ABOUT THIS TASK ▸ Only one stretch of the data below is needed. Output the lines from the one with "M286,251H307L306,261H328L327,313H285Z" up to and including the one with "M954,650L974,652L970,689L950,687Z", exactly as they stand.
─── DATA
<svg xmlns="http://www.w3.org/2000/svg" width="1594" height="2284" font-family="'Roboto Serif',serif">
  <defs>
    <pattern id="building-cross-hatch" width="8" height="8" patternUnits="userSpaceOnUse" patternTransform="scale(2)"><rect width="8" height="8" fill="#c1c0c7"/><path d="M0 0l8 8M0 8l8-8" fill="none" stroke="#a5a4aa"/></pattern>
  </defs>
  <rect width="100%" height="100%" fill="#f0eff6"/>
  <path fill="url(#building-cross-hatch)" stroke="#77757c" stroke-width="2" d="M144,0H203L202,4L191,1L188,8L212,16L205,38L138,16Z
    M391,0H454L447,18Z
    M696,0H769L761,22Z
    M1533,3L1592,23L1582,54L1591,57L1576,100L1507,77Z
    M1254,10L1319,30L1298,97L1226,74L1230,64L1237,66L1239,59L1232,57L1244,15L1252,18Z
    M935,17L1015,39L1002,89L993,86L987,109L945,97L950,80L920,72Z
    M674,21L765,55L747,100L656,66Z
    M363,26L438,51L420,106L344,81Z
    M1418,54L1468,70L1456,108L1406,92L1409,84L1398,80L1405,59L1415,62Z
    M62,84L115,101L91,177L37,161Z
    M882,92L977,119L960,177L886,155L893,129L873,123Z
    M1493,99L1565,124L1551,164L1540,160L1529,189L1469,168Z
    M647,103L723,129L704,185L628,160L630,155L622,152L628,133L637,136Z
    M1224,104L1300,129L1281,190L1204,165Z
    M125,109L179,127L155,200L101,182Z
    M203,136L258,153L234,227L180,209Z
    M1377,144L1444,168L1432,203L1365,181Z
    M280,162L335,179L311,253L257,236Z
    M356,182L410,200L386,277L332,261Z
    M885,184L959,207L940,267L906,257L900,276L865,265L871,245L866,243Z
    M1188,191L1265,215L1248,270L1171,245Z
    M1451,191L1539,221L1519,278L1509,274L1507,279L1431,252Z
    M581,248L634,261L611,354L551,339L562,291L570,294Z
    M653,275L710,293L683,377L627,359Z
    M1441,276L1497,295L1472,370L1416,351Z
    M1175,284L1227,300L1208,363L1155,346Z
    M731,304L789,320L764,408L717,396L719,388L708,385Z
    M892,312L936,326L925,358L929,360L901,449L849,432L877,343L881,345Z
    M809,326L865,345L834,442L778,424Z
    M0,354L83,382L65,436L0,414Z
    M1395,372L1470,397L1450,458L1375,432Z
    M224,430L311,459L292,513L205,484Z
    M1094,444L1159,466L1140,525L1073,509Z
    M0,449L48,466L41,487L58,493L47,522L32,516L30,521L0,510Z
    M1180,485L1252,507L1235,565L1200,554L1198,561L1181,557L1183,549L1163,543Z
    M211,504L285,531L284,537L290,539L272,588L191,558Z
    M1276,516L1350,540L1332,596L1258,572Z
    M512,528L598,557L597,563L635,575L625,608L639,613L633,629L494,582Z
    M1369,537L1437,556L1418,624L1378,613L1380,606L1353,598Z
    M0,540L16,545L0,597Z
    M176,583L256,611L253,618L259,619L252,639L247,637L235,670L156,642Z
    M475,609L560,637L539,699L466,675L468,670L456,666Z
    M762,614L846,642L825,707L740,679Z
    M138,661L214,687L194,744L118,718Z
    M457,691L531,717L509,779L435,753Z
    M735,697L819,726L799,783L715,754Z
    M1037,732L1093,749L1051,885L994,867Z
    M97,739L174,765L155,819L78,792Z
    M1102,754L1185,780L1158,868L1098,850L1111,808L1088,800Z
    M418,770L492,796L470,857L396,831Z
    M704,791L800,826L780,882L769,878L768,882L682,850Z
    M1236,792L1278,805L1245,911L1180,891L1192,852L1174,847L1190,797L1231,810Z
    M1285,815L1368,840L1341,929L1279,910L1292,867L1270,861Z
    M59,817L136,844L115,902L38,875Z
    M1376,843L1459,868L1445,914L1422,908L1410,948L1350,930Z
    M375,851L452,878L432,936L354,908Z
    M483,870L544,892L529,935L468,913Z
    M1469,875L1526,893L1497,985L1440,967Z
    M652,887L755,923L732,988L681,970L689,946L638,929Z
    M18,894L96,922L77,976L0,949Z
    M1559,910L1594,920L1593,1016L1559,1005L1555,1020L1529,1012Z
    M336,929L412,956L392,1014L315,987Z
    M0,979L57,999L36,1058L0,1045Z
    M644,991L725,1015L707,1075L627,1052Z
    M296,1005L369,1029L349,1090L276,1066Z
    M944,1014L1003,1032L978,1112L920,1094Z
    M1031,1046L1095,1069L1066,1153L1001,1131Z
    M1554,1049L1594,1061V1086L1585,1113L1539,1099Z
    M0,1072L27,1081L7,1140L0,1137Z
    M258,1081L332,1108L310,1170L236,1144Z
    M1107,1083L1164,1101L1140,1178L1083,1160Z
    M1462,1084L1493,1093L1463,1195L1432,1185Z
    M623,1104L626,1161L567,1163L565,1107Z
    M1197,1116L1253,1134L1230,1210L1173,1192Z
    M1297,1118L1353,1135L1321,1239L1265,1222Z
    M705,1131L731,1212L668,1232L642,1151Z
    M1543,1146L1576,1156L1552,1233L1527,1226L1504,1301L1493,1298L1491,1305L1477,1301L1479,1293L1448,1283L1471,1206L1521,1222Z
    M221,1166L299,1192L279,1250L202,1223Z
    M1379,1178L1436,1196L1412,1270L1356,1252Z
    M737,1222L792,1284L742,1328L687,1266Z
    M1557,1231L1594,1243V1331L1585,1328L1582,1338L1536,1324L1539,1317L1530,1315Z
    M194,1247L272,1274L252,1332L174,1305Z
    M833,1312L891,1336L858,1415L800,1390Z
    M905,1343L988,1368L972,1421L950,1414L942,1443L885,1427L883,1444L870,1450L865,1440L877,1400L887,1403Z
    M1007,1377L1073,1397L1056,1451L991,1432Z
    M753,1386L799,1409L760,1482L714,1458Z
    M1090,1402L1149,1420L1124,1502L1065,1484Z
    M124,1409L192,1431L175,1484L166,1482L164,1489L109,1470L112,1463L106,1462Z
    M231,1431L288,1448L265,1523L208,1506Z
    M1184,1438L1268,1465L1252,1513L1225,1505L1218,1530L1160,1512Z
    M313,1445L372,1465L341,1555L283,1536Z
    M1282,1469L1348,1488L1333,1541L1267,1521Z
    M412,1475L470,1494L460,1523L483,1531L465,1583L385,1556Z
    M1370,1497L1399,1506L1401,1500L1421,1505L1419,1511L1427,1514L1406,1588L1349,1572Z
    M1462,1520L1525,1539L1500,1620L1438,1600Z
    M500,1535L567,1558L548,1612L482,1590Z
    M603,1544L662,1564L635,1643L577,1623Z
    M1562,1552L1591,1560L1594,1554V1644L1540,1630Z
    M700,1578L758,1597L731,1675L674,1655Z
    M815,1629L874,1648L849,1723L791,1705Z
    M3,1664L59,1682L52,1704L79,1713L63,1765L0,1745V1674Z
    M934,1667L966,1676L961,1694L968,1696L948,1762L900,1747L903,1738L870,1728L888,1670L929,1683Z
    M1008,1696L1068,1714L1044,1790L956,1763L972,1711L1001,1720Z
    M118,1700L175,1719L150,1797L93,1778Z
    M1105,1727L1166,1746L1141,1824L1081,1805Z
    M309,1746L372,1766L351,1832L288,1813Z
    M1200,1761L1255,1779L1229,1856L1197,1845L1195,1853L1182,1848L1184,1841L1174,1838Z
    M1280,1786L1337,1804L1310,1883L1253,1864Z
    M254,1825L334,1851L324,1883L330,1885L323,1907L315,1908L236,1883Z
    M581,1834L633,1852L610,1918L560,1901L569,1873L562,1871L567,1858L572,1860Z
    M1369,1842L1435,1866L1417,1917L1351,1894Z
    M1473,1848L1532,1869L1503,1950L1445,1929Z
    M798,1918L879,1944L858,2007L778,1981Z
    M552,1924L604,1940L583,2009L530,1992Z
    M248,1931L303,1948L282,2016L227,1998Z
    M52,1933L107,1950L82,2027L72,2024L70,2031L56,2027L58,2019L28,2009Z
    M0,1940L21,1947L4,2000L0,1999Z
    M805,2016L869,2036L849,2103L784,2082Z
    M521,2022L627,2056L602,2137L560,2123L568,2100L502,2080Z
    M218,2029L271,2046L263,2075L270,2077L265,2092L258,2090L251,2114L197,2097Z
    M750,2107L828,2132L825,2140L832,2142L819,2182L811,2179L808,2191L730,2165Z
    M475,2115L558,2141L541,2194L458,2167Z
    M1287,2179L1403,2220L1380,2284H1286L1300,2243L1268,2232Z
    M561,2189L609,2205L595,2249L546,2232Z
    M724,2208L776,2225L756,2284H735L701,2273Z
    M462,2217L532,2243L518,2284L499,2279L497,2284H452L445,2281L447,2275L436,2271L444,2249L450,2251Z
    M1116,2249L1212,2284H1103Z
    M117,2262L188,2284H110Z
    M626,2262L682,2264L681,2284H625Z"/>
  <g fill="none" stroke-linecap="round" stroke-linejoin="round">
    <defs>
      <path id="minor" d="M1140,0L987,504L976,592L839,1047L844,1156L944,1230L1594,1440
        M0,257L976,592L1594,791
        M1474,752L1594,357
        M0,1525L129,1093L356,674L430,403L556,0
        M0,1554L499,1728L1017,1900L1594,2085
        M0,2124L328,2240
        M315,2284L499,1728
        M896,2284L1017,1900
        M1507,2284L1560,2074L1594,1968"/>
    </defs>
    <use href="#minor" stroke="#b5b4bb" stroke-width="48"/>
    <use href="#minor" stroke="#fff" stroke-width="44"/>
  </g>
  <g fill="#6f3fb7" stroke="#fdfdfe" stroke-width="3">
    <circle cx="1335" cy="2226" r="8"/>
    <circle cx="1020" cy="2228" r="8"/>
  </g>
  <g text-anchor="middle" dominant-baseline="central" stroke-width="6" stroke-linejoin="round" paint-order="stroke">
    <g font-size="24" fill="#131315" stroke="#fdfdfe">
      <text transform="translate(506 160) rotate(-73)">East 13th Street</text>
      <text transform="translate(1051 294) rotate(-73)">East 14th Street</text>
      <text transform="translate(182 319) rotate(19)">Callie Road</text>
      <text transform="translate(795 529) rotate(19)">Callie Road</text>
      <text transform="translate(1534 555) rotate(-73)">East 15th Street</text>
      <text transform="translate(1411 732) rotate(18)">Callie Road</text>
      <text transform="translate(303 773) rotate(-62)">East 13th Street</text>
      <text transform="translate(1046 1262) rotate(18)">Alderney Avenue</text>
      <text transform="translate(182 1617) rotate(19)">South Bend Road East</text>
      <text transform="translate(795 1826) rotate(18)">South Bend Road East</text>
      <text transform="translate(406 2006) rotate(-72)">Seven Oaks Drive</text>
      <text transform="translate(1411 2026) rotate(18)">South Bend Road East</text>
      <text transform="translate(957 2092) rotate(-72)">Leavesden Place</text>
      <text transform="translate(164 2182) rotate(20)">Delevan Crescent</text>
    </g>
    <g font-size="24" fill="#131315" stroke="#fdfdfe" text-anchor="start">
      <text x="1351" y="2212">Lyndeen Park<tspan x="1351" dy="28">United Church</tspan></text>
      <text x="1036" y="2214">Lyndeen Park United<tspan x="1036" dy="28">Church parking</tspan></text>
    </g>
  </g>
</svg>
──────
─── DATA
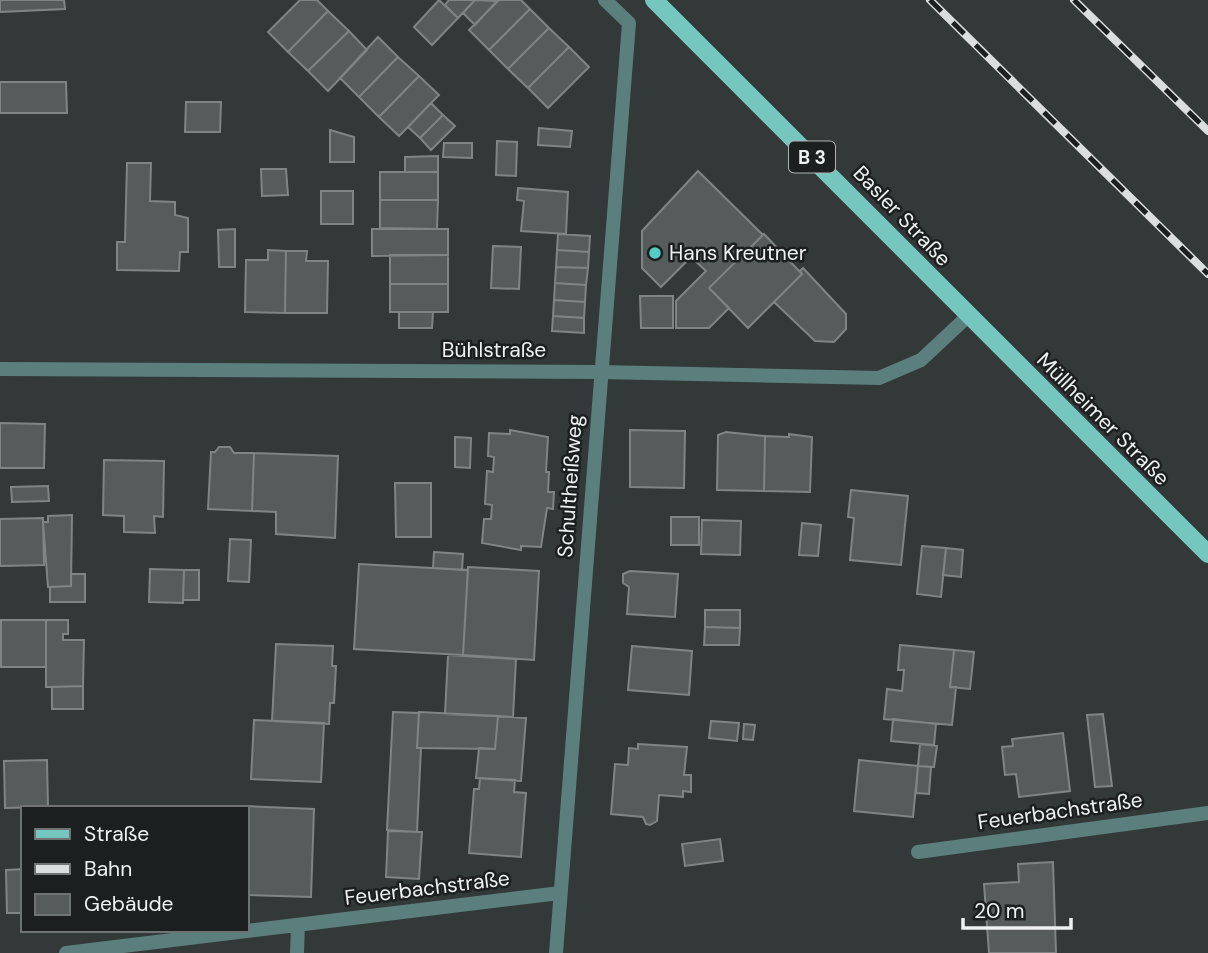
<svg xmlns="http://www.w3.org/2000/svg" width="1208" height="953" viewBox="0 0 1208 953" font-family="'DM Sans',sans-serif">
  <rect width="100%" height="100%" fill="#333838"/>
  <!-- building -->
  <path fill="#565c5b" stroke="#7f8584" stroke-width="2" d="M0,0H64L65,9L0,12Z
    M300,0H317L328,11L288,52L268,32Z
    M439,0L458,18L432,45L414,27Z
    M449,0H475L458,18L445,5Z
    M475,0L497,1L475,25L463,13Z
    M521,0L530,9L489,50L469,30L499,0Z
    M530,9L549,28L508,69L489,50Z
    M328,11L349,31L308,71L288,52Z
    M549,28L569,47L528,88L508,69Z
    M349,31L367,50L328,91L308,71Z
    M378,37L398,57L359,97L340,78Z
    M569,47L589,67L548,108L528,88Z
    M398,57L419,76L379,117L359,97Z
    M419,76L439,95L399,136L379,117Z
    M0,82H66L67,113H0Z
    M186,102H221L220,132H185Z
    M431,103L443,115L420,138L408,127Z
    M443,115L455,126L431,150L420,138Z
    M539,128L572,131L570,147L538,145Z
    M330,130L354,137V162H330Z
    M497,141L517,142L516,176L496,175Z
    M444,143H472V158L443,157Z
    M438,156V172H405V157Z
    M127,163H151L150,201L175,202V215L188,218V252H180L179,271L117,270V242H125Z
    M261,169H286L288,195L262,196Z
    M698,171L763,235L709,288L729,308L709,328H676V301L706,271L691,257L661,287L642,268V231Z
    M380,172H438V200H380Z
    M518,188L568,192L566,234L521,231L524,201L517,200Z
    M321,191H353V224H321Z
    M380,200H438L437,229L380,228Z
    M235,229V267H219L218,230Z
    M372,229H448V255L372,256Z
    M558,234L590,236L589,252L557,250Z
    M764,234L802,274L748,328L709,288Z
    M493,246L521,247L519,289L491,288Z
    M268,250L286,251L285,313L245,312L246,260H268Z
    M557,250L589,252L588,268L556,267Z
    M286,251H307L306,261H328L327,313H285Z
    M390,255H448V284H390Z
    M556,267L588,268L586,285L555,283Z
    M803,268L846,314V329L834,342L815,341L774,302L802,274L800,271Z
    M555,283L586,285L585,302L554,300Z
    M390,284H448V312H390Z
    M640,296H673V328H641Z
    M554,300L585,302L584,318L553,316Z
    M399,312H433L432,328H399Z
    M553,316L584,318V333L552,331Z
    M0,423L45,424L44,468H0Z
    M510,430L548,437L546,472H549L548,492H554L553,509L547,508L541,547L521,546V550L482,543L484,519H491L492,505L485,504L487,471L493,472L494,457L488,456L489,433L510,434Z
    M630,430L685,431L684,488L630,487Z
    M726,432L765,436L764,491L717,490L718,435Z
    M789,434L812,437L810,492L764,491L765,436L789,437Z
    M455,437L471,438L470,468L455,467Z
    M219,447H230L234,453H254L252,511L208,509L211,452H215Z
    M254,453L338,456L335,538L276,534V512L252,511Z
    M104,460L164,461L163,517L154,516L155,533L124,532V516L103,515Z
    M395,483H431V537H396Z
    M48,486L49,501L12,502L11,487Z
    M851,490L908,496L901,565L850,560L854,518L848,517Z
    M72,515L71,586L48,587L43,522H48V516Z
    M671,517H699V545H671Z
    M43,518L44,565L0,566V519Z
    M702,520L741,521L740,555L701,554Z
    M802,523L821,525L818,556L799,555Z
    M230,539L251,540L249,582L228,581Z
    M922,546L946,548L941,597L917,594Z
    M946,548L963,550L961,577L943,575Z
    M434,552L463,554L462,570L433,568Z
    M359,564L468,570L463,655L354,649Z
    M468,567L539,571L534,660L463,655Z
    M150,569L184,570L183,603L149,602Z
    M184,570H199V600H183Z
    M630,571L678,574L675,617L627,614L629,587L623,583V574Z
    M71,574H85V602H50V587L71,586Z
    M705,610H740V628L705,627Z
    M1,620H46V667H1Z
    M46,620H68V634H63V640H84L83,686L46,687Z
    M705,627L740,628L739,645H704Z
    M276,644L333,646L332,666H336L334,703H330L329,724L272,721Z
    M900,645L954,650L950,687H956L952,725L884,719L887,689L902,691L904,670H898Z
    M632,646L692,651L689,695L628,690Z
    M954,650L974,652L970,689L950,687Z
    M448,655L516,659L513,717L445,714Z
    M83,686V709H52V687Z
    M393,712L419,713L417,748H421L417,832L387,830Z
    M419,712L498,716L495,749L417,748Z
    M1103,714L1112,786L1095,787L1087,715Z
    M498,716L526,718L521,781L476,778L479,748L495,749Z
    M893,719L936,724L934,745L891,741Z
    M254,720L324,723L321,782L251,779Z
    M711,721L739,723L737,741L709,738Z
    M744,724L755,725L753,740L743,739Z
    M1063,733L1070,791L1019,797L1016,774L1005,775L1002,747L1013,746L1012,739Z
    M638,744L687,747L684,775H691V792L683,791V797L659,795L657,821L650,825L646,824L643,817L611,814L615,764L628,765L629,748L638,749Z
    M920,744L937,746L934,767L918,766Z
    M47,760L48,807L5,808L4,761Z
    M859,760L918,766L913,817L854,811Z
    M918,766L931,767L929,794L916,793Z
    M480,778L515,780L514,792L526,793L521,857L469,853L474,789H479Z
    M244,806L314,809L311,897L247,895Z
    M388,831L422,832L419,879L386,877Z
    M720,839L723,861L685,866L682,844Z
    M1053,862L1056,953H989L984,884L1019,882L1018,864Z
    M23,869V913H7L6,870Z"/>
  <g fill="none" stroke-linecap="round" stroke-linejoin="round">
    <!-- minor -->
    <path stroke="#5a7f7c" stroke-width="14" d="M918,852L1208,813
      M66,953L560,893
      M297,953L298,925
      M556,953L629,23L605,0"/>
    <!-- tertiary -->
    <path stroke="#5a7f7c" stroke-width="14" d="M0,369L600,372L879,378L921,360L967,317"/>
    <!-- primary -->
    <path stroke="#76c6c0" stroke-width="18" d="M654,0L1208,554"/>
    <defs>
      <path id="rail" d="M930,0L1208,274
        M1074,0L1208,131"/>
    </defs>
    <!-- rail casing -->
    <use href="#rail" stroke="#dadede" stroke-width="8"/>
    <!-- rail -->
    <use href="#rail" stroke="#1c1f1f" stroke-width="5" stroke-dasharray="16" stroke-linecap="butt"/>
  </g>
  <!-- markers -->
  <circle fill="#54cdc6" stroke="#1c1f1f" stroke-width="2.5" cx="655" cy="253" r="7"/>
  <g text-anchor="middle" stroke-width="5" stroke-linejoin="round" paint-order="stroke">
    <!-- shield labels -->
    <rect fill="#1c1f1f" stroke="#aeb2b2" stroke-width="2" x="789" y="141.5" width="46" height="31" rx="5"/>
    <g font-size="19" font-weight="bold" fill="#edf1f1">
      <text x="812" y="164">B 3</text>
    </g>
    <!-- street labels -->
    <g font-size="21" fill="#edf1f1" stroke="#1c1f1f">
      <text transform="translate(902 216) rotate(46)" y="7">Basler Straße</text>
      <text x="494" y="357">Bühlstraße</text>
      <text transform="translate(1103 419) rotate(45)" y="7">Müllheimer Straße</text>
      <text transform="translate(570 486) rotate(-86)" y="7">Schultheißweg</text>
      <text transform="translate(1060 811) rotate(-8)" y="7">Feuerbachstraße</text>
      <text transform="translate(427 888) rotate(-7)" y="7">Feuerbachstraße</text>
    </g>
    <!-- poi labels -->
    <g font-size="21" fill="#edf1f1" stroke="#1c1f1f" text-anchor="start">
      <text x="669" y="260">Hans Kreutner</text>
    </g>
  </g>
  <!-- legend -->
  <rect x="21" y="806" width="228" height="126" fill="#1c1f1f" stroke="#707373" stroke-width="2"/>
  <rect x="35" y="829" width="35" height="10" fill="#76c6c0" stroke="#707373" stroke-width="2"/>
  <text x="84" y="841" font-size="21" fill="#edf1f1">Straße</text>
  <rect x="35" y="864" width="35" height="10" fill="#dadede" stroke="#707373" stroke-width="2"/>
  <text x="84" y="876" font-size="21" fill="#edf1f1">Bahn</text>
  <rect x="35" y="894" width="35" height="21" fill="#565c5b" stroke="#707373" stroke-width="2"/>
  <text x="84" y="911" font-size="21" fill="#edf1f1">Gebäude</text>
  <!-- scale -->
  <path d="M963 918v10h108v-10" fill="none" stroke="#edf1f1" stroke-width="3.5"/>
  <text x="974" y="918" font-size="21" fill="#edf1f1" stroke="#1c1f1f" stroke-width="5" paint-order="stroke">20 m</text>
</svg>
──────
─── DATA
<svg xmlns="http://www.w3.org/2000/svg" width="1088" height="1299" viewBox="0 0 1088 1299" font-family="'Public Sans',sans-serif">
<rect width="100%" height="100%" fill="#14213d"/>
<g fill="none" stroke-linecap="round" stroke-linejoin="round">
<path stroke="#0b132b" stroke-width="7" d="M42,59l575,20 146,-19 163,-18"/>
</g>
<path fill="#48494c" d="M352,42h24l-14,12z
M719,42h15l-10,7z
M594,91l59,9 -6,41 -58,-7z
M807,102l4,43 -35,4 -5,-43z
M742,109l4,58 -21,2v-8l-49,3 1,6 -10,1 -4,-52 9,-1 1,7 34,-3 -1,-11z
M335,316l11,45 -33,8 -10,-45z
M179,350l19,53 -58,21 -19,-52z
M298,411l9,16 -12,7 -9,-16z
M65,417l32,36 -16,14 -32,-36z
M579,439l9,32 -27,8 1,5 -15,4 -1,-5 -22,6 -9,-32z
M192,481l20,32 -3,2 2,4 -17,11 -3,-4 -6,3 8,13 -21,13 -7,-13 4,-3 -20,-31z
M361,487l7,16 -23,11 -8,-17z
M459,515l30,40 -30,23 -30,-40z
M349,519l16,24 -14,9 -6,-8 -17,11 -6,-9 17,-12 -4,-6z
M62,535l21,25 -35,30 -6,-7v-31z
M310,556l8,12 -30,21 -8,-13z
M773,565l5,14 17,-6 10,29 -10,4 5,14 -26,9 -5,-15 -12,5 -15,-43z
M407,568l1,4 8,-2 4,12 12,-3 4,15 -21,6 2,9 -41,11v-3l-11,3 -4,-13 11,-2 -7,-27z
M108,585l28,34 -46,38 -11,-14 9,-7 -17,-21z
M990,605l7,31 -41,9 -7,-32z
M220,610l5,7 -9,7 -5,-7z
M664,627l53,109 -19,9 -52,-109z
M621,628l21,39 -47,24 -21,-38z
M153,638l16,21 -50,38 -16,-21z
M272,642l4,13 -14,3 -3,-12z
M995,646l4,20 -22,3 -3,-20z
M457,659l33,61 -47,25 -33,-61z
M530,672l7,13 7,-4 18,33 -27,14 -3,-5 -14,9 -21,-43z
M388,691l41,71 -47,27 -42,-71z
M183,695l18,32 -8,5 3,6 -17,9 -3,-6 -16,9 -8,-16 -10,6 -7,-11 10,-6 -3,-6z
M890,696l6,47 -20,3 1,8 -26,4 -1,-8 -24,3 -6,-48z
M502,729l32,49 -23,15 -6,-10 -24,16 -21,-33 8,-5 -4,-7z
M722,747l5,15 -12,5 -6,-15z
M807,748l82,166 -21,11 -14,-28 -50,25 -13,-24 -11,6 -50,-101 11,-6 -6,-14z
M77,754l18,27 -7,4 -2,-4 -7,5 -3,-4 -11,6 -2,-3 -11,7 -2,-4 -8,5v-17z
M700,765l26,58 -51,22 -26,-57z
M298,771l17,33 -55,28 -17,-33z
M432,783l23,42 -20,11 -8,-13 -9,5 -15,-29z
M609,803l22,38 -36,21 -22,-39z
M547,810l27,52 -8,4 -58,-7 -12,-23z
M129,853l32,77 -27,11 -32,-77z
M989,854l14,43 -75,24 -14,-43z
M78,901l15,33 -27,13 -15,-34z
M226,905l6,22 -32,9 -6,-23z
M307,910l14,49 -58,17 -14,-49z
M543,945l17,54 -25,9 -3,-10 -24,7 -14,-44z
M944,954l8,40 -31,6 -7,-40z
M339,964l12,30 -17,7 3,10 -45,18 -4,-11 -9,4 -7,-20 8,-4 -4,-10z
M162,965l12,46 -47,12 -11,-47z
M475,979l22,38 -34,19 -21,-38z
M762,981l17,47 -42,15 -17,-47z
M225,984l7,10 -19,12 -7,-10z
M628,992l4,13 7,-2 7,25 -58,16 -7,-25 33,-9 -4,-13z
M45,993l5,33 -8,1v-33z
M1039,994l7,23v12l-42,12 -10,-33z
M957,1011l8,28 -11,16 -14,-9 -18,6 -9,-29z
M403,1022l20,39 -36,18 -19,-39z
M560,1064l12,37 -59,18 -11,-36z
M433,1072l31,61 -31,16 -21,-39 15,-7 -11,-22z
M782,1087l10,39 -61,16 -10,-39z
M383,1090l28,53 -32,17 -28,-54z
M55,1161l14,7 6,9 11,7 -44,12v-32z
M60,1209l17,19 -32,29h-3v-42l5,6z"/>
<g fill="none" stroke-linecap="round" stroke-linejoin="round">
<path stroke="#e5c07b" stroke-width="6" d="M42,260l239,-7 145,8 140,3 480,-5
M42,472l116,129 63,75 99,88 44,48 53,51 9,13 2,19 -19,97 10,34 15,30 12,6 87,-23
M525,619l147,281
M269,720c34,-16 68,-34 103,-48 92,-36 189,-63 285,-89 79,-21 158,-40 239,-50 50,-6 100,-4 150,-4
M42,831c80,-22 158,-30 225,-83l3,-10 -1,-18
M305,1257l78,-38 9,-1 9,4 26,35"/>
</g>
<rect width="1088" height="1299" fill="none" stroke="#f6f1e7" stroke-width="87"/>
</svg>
──────
ANSWER SECTION ▸
    M286,251H307L306,261H328L327,313H285Z
    M390,255H448V284H390Z
    M556,267L588,268L586,285L555,283Z
    M803,268L846,314V329L834,342L815,341L774,302L802,274L800,271Z
    M555,283L586,285L585,302L554,300Z
    M390,284H448V312H390Z
    M640,296H673V328H641Z
    M554,300L585,302L584,318L553,316Z
    M399,312H433L432,328H399Z
    M553,316L584,318V333L552,331Z
    M0,423L45,424L44,468H0Z
    M510,430L548,437L546,472H549L548,492H554L553,509L547,508L541,547L521,546V550L482,543L484,519H491L492,505L485,504L487,471L493,472L494,457L488,456L489,433L510,434Z
    M630,430L685,431L684,488L630,487Z
    M726,432L765,436L764,491L717,490L718,435Z
    M789,434L812,437L810,492L764,491L765,436L789,437Z
    M455,437L471,438L470,468L455,467Z
    M219,447H230L234,453H254L252,511L208,509L211,452H215Z
    M254,453L338,456L335,538L276,534V512L252,511Z
    M104,460L164,461L163,517L154,516L155,533L124,532V516L103,515Z
    M395,483H431V537H396Z
    M48,486L49,501L12,502L11,487Z
    M851,490L908,496L901,565L850,560L854,518L848,517Z
    M72,515L71,586L48,587L43,522H48V516Z
    M671,517H699V545H671Z
    M43,518L44,565L0,566V519Z
    M702,520L741,521L740,555L701,554Z
    M802,523L821,525L818,556L799,555Z
    M230,539L251,540L249,582L228,581Z
    M922,546L946,548L941,597L917,594Z
    M946,548L963,550L961,577L943,575Z
    M434,552L463,554L462,570L433,568Z
    M359,564L468,570L463,655L354,649Z
    M468,567L539,571L534,660L463,655Z
    M150,569L184,570L183,603L149,602Z
    M184,570H199V600H183Z
    M630,571L678,574L675,617L627,614L629,587L623,583V574Z
    M71,574H85V602H50V587L71,586Z
    M705,610H740V628L705,627Z
    M1,620H46V667H1Z
    M46,620H68V634H63V640H84L83,686L46,687Z
    M705,627L740,628L739,645H704Z
    M276,644L333,646L332,666H336L334,703H330L329,724L272,721Z
    M900,645L954,650L950,687H956L952,725L884,719L887,689L902,691L904,670H898Z
    M632,646L692,651L689,695L628,690Z
    M954,650L974,652L970,689L950,687Z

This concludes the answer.